**REQUEST**
Copy every line of text in the listing below word for word, leaving out the pictures.

**EXTRACTED DATA**
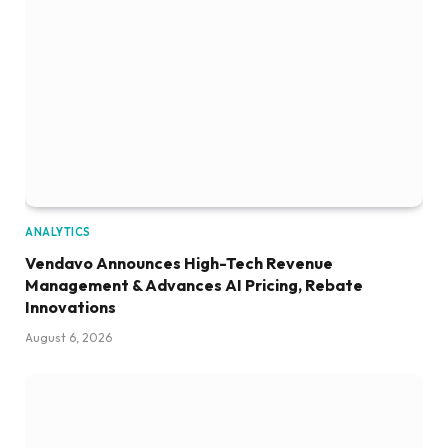
ANALYTICS
Vendavo Announces High-Tech Revenue
Management & Advances AI Pricing, Rebate
Innovations
August 6, 2026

**YOUR RESPONSE**
ANALYTICS
Vendavo Announces High-Tech Revenue
Management & Advances AI Pricing, Rebate
Innovations
August 6, 2026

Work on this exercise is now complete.